Ülkemizin yetiştirdiği önde gelen entelektüellerinden biri olan Dr. Firkat Başkaya, ezberi bozan kitapları, makaleleri ve yazılarıyla tanınıyor. Fikret Başkaya, Abant İzzet Baysal Üniversitesi İktisat Bölümü Öğretim Üyesi iken Paradigmanın İflası adlı kitabından dolayı Terörle Mücadele Yasası'na muhalefetten 20 ay hapis cezasına çarptırıldı. Haymana Kapalı Cezaevi'nde cezasını çekti. 20'ye yakın eseri olan Fikret Başkaya, kendi özveri ve çabalarıyla kurduğu Türkiye ve Ortadoğu Forumu Vakfı'nın (Özgür Üniversite) kurucusu ve başkanıdır. Halen bu görevini yürütmektedir. Bu kuruluşta gönüllü olarak ders vermektedir. Fikret Başkaya, birbirinden çarpıcı analizler yaptı. İşte o çarpıcı analizler:
Röportajın Birinci Bölümü:
Türkiye'deki sivil toplum kuruluşlarına gerçek manada sivil toplum örgütleri diyebilir miyiz?
Şimdi tabii belki istisnalar vardır ama asla diyemeyiz. Şunun için diyemeyiz: sivil toplum söylemi emperyalizm tarafından, küresel kapitalizm tarafından, olup bitenlerin üstünü örtmek veya sorunlar çözülüyor, çözülecek izlenimi yaratmak amacıyla araçlaştırılmış yapılar... İşte dernekler, vakıflar, bir dizi enformal oluşumlar, vb. şeylerin gerçeğini gözlerden uzaklaştırmak, yanılsama yaratmak, toplumu depolitize etmek amacıyla devletler ve sermaye tarafından araçlaştırılıyorlar.

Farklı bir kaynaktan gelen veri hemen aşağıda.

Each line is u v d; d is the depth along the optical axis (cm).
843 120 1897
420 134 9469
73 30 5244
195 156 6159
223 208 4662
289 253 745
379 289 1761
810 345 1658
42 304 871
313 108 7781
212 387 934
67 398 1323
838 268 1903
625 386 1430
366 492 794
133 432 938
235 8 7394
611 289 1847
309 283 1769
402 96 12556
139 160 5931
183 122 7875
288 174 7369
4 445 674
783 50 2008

Bunların misyonu, 'işler yolunda gidiyor' yanılsaması yaratmak, kitleleri aldatmaktır. Zaten bunların taşı yerinden oynatmaları mümkün de değil. İşlevleri kitleleri aldatmak, oyalamak olduğuna göre...

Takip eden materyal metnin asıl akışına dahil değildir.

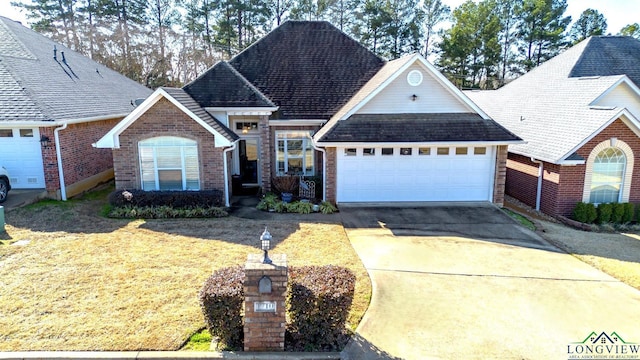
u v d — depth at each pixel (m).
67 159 15.41
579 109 15.91
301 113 17.75
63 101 15.98
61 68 19.41
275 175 18.19
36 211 13.34
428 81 14.99
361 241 11.13
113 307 7.09
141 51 44.31
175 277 8.41
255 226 12.32
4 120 13.52
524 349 6.17
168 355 5.77
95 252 9.84
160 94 13.42
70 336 6.18
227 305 5.86
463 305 7.51
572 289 8.23
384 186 15.34
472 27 46.97
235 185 16.81
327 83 18.98
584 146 13.91
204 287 6.08
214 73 16.91
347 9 46.38
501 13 50.41
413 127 14.79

İktidarlar bir takım ekonomik, sosyal politik kararlar alıyorlar. Yaptıklarını ve yapmak istemediklerini meşrulaştırıp- kabullendirmek için de güya sivil toplum kuruluşları denilen, içi boş kabuk olan kurumların fikrini alıyor görünüyorlar. Bir tür katılım var, temsil var izlenimi yaratılıyor... Bunların çoğu zaten bilinen anlamda sivil toplum örgütü bile değil. Ya devlet ya da sermaye tarafından kurduruluyorlar ya da var olanlar sermayenin desteğiyle varlığını sürdürüyor... Biliyorsun finanse eden yönetir diye bir kural vardır... Netice itibariyle sivil toplum örgütleri [STK] söyleminin bir tuzak olduğunu hatırdan çıkarmamak gerekir. Elbette gerçekten egemenliğin hizmetinde olmayan kuruluşlar da var ama onlar istisnadır. Gerçek sivil toplum örgütlerinin çoğalması ve güçlenmesi büyük önem taşıyor...

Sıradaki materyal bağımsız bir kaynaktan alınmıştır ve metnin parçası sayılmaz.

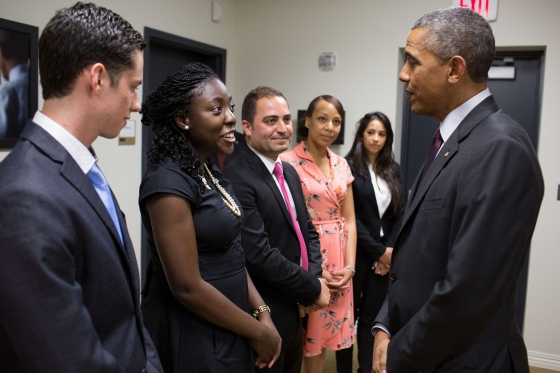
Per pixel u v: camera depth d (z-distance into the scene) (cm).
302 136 234
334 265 207
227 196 125
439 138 118
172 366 115
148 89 270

Cumhuriyet Mitingleri 'Memleketin Sahibi'nin Aracıydı
O zaman şöyle soralım: Cumhuriyet mitinglerine halkın bağrında kopan sivil toplum hareketi, 'dipten gelen' bir dalga diyebilir miyiz?
Tamamen yukarıdan aşağı doğru örgütlenmiş mitinglerdi onlar. Dolayısıyla 'dipten gelen' dalgayla bir ilgisi yoktu. Merkezi olarak planlı bir şekilde örgütlenmiş mitinglerdi. Türkiye'nin kaderini uzun yıllardır elinde tutan odakların, kendilerini oldum olası memleketin sahibi olarak görenlerin araçlaştırdığı bir şeydi. Dolayısıyla söz konusu mitingleri sivil toplum tepkisi, bir sivil toplum eylemi olarak görmek asla mümkün değil.
Bu mitingler sanıldığı gibi AKP'ye karşı mı yapıldı?
Evet görünen o... Olmayan laikliği koruma sloganıyla sokağa çıktılar. Biraz önce söylediğim gibi gerçek amaçları afişe ettiklerinden farklıydı. Laikliği koruma söylemiyle asıl 80 yıllık, 100 yıllık statülerini, ayrıcalıklarını, 'iktidarlarını' korumak için sokağa çıktılar...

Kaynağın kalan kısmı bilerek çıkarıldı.